Document images with source code:
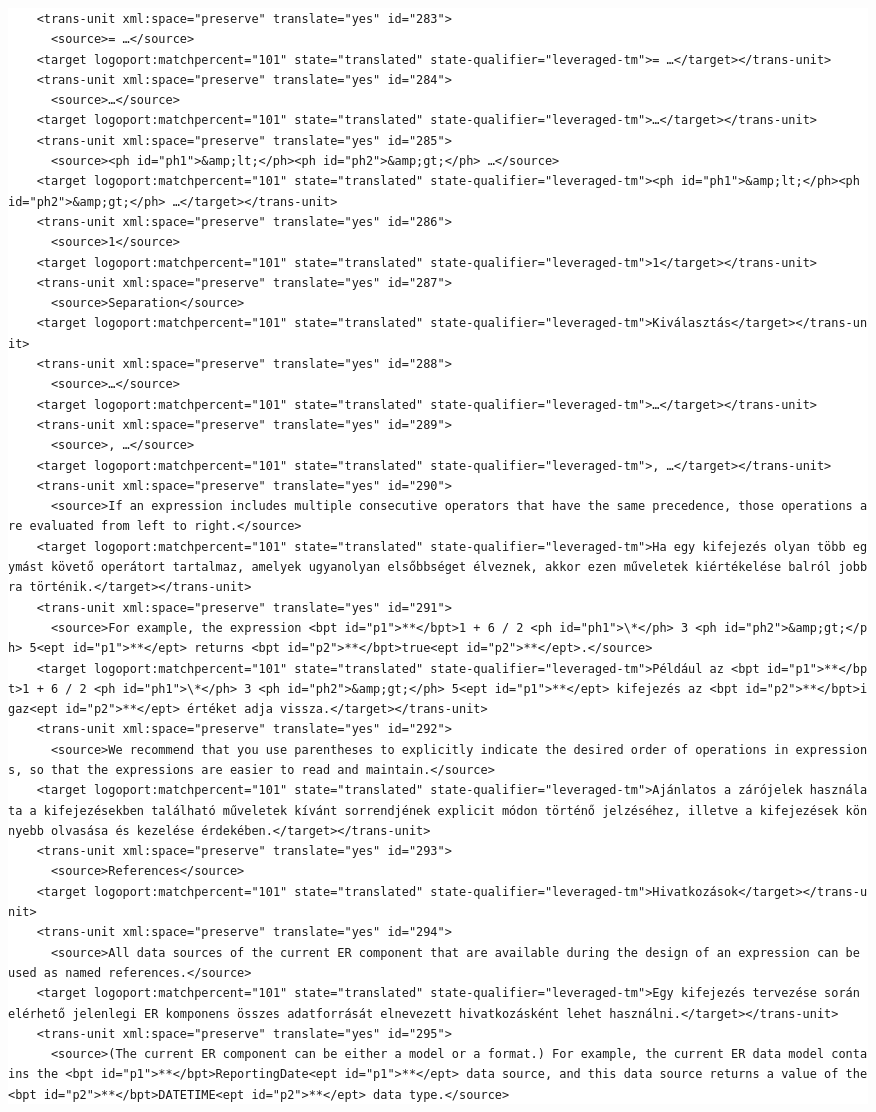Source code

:         <trans-unit xml:space="preserve" translate="yes" id="283">
          <source>= …</source>
        <target logoport:matchpercent="101" state="translated" state-qualifier="leveraged-tm">= …</target></trans-unit>
        <trans-unit xml:space="preserve" translate="yes" id="284">
          <source>…</source>
        <target logoport:matchpercent="101" state="translated" state-qualifier="leveraged-tm">…</target></trans-unit>
        <trans-unit xml:space="preserve" translate="yes" id="285">
          <source><ph id="ph1">&amp;lt;</ph><ph id="ph2">&amp;gt;</ph> …</source>
        <target logoport:matchpercent="101" state="translated" state-qualifier="leveraged-tm"><ph id="ph1">&amp;lt;</ph><ph id="ph2">&amp;gt;</ph> …</target></trans-unit>
        <trans-unit xml:space="preserve" translate="yes" id="286">
          <source>1</source>
        <target logoport:matchpercent="101" state="translated" state-qualifier="leveraged-tm">1</target></trans-unit>
        <trans-unit xml:space="preserve" translate="yes" id="287">
          <source>Separation</source>
        <target logoport:matchpercent="101" state="translated" state-qualifier="leveraged-tm">Kiválasztás</target></trans-unit>
        <trans-unit xml:space="preserve" translate="yes" id="288">
          <source>…</source>
        <target logoport:matchpercent="101" state="translated" state-qualifier="leveraged-tm">…</target></trans-unit>
        <trans-unit xml:space="preserve" translate="yes" id="289">
          <source>, …</source>
        <target logoport:matchpercent="101" state="translated" state-qualifier="leveraged-tm">, …</target></trans-unit>
        <trans-unit xml:space="preserve" translate="yes" id="290">
          <source>If an expression includes multiple consecutive operators that have the same precedence, those operations are evaluated from left to right.</source>
        <target logoport:matchpercent="101" state="translated" state-qualifier="leveraged-tm">Ha egy kifejezés olyan több egymást követő operátort tartalmaz, amelyek ugyanolyan elsőbbséget élveznek, akkor ezen műveletek kiértékelése balról jobbra történik.</target></trans-unit>
        <trans-unit xml:space="preserve" translate="yes" id="291">
          <source>For example, the expression <bpt id="p1">**</bpt>1 + 6 / 2 <ph id="ph1">\*</ph> 3 <ph id="ph2">&amp;gt;</ph> 5<ept id="p1">**</ept> returns <bpt id="p2">**</bpt>true<ept id="p2">**</ept>.</source>
        <target logoport:matchpercent="101" state="translated" state-qualifier="leveraged-tm">Például az <bpt id="p1">**</bpt>1 + 6 / 2 <ph id="ph1">\*</ph> 3 <ph id="ph2">&amp;gt;</ph> 5<ept id="p1">**</ept> kifejezés az <bpt id="p2">**</bpt>igaz<ept id="p2">**</ept> értéket adja vissza.</target></trans-unit>
        <trans-unit xml:space="preserve" translate="yes" id="292">
          <source>We recommend that you use parentheses to explicitly indicate the desired order of operations in expressions, so that the expressions are easier to read and maintain.</source>
        <target logoport:matchpercent="101" state="translated" state-qualifier="leveraged-tm">Ajánlatos a zárójelek használata a kifejezésekben található műveletek kívánt sorrendjének explicit módon történő jelzéséhez, illetve a kifejezések könnyebb olvasása és kezelése érdekében.</target></trans-unit>
        <trans-unit xml:space="preserve" translate="yes" id="293">
          <source>References</source>
        <target logoport:matchpercent="101" state="translated" state-qualifier="leveraged-tm">Hivatkozások</target></trans-unit>
        <trans-unit xml:space="preserve" translate="yes" id="294">
          <source>All data sources of the current ER component that are available during the design of an expression can be used as named references.</source>
        <target logoport:matchpercent="101" state="translated" state-qualifier="leveraged-tm">Egy kifejezés tervezése során elérhető jelenlegi ER komponens összes adatforrását elnevezett hivatkozásként lehet használni.</target></trans-unit>
        <trans-unit xml:space="preserve" translate="yes" id="295">
          <source>(The current ER component can be either a model or a format.) For example, the current ER data model contains the <bpt id="p1">**</bpt>ReportingDate<ept id="p1">**</ept> data source, and this data source returns a value of the <bpt id="p2">**</bpt>DATETIME<ept id="p2">**</ept> data type.</source>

[What the task asks]
Every record above, copied exactly and without a single picture, makes up the answer.

[Output of the exercise]
Source code

:         <trans-unit xml:space="preserve" translate="yes" id="283">
          <source>= …</source>
        <target logoport:matchpercent="101" state="translated" state-qualifier="leveraged-tm">= …</target></trans-unit>
        <trans-unit xml:space="preserve" translate="yes" id="284">
          <source>…</source>
        <target logoport:matchpercent="101" state="translated" state-qualifier="leveraged-tm">…</target></trans-unit>
        <trans-unit xml:space="preserve" translate="yes" id="285">
          <source><ph id="ph1">&amp;lt;</ph><ph id="ph2">&amp;gt;</ph> …</source>
        <target logoport:matchpercent="101" state="translated" state-qualifier="leveraged-tm"><ph id="ph1">&amp;lt;</ph><ph id="ph2">&amp;gt;</ph> …</target></trans-unit>
        <trans-unit xml:space="preserve" translate="yes" id="286">
          <source>1</source>
        <target logoport:matchpercent="101" state="translated" state-qualifier="leveraged-tm">1</target></trans-unit>
        <trans-unit xml:space="preserve" translate="yes" id="287">
          <source>Separation</source>
        <target logoport:matchpercent="101" state="translated" state-qualifier="leveraged-tm">Kiválasztás</target></trans-unit>
        <trans-unit xml:space="preserve" translate="yes" id="288">
          <source>…</source>
        <target logoport:matchpercent="101" state="translated" state-qualifier="leveraged-tm">…</target></trans-unit>
        <trans-unit xml:space="preserve" translate="yes" id="289">
          <source>, …</source>
        <target logoport:matchpercent="101" state="translated" state-qualifier="leveraged-tm">, …</target></trans-unit>
        <trans-unit xml:space="preserve" translate="yes" id="290">
          <source>If an expression includes multiple consecutive operators that have the same precedence, those operations are evaluated from left to right.</source>
        <target logoport:matchpercent="101" state="translated" state-qualifier="leveraged-tm">Ha egy kifejezés olyan több egymást követő operátort tartalmaz, amelyek ugyanolyan elsőbbséget élveznek, akkor ezen műveletek kiértékelése balról jobbra történik.</target></trans-unit>
        <trans-unit xml:space="preserve" translate="yes" id="291">
          <source>For example, the expression <bpt id="p1">**</bpt>1 + 6 / 2 <ph id="ph1">\*</ph> 3 <ph id="ph2">&amp;gt;</ph> 5<ept id="p1">**</ept> returns <bpt id="p2">**</bpt>true<ept id="p2">**</ept>.</source>
        <target logoport:matchpercent="101" state="translated" state-qualifier="leveraged-tm">Például az <bpt id="p1">**</bpt>1 + 6 / 2 <ph id="ph1">\*</ph> 3 <ph id="ph2">&amp;gt;</ph> 5<ept id="p1">**</ept> kifejezés az <bpt id="p2">**</bpt>igaz<ept id="p2">**</ept> értéket adja vissza.</target></trans-unit>
        <trans-unit xml:space="preserve" translate="yes" id="292">
          <source>We recommend that you use parentheses to explicitly indicate the desired order of operations in expressions, so that the expressions are easier to read and maintain.</source>
        <target logoport:matchpercent="101" state="translated" state-qualifier="leveraged-tm">Ajánlatos a zárójelek használata a kifejezésekben található műveletek kívánt sorrendjének explicit módon történő jelzéséhez, illetve a kifejezések könnyebb olvasása és kezelése érdekében.</target></trans-unit>
        <trans-unit xml:space="preserve" translate="yes" id="293">
          <source>References</source>
        <target logoport:matchpercent="101" state="translated" state-qualifier="leveraged-tm">Hivatkozások</target></trans-unit>
        <trans-unit xml:space="preserve" translate="yes" id="294">
          <source>All data sources of the current ER component that are available during the design of an expression can be used as named references.</source>
        <target logoport:matchpercent="101" state="translated" state-qualifier="leveraged-tm">Egy kifejezés tervezése során elérhető jelenlegi ER komponens összes adatforrását elnevezett hivatkozásként lehet használni.</target></trans-unit>
        <trans-unit xml:space="preserve" translate="yes" id="295">
          <source>(The current ER component can be either a model or a format.) For example, the current ER data model contains the <bpt id="p1">**</bpt>ReportingDate<ept id="p1">**</ept> data source, and this data source returns a value of the <bpt id="p2">**</bpt>DATETIME<ept id="p2">**</ept> data type.</source>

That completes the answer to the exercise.